自賠責保険を自分で被害者請求!やり方・デメリット・流れ・必要書類
任意保険会社の支払い拒否や示談交渉の長期化で、交通事故の賠償金の支払いが遅れることがあります。その場合には、自賠責保…[続きを読む]
交通事故に遭って怪我をすると、治療を続けても完治せず後遺障害が残ってしまうことがよくあります。この場合、適切な等級の後遺障害の認定を受ける必要があります。
交通事故で後遺障害の等級認定を受ける方法には「事前認定」があります。
事前認定とは、どのような手続きで、どのようなメリットやデメリットがあるのでしょうか?
またすでに「事前認定」をすでに受けており、保険会社から「後遺障害等級事前認定結果のご連絡」を受け取っている方もいるかもしれません。
今回は、自賠責の後遺障害等級認定の中でも事前認定の手続きとは何なのか、調査について、また後遺障害等級事前認定結果のご連絡が来た場合どのように対応するか、被害者請求との違い、そして被害者請求への切り替えについて解説します。
目次
交通事故に遭って怪我をすると、事故後に入通院をして治療を行いますが、治療をしても完治しないことがあります。
このように、交通事故後治療をしても完治しないで残った症状のことを後遺症と言います。
そして、後遺症が残ったら、事故の相手に対して後遺障害慰謝料の請求をすることができます。
後遺障害慰謝料は、後遺障害の等級に応じて金額が異なり、一番重い1級の場合には2800万円程度、一番軽い14級の場合には110万円程度となります(弁護士・裁判基準の場合)。
後遺障害慰謝料や逸失利益の支払いを受けるためには、後遺障害の「等級認定」もしくは「被害者請求」を申請する必要があります。
事前認定をそると、相手の自賠責保険が窓口となっており、申請をすると「損害保険料率算定機構が調査」します。
その後、等級認定か非該当の結果が出ます。
相手の保険会社は被害者に対して損害賠償金を支払いますが、その支払いに先立って、事前に等級認定を受けるので「事前認定」と言います。
後遺障害等級認定を受けるためのもう1つの方法が、被害者請求です。
被害者請求とは、交通事故の被害者が「自分で」相手の自賠責保険会社に対して後遺障害等級認定請求をする手続きのことです。

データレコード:

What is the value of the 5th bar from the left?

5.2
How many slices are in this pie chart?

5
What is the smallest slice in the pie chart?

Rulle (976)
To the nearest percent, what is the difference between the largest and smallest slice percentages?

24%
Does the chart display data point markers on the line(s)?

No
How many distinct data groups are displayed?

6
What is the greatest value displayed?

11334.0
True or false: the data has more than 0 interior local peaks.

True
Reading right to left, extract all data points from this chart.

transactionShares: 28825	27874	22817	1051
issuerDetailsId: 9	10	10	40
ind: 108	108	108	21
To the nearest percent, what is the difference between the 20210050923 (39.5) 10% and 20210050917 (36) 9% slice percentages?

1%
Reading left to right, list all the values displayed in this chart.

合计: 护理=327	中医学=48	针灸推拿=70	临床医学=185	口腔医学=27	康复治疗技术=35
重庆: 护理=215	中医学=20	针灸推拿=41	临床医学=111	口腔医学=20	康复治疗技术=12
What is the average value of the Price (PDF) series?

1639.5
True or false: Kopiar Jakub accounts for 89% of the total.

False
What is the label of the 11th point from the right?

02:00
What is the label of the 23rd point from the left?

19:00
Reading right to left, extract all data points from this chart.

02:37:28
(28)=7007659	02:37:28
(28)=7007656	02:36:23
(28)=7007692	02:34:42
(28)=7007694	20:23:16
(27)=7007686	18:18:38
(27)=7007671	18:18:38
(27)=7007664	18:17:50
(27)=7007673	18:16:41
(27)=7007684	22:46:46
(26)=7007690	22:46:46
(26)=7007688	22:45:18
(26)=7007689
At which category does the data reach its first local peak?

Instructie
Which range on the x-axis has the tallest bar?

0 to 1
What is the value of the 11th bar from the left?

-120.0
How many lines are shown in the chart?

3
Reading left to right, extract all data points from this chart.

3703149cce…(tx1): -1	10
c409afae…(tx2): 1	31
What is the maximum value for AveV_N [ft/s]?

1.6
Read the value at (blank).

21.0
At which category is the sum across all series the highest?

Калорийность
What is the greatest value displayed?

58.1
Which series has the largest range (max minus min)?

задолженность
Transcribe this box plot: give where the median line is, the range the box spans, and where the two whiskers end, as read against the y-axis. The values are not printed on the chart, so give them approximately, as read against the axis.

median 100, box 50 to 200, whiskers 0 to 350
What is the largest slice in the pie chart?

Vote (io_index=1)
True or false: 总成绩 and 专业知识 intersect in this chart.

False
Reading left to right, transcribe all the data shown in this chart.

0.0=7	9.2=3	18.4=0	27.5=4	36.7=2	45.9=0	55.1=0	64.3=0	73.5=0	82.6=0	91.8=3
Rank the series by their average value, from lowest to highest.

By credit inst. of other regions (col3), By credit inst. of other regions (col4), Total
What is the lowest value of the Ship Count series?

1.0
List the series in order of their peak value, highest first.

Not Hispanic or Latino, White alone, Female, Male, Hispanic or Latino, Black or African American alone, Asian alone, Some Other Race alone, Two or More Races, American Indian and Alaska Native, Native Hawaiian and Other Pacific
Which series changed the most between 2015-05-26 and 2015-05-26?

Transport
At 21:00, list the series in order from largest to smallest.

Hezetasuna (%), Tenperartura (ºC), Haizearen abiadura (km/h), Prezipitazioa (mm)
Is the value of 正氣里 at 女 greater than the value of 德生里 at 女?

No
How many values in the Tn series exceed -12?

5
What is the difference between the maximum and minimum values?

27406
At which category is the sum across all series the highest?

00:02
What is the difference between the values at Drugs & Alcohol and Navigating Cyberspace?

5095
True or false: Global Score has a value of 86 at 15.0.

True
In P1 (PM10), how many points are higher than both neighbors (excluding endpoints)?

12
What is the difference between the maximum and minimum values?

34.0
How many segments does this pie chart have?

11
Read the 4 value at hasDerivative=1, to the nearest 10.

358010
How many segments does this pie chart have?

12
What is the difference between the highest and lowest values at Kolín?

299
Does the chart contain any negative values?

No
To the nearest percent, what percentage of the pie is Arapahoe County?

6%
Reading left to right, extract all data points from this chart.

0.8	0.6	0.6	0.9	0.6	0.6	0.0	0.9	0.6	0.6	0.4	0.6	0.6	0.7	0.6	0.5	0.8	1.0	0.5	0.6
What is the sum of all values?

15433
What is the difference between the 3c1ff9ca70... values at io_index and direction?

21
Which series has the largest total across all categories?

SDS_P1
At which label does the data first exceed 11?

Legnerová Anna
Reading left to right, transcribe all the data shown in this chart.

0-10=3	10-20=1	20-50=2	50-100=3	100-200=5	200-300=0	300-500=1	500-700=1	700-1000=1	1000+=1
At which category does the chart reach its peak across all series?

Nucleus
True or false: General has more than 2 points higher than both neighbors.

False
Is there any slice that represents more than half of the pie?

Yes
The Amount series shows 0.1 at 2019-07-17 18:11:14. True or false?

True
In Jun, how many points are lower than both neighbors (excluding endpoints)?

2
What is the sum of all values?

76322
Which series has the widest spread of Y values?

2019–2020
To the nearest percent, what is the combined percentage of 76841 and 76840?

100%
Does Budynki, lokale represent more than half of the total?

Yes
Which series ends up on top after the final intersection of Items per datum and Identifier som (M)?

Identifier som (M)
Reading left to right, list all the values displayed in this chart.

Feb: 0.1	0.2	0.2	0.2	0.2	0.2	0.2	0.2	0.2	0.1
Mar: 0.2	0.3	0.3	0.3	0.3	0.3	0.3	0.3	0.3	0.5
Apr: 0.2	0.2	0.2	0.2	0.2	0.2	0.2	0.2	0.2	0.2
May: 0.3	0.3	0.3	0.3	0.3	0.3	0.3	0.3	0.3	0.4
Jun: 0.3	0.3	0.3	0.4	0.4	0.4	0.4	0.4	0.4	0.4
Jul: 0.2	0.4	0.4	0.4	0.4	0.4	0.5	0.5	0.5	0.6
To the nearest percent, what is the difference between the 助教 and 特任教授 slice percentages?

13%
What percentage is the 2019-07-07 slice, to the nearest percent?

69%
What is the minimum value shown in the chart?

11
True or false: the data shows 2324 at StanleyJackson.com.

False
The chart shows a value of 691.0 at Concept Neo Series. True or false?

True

# 作業指示
後遺障害の事前認定を扱う原文のうち、「今回は」で始まる文が解説の対象として挙げている事柄をすべて列挙してください。

# 解答例
・事前認定の手続きとは何なのか
・調査について
・後遺障害等級事前認定結果のご連絡が来た場合どのように対応するか
・被害者請求との違い
・被害者請求への切り替え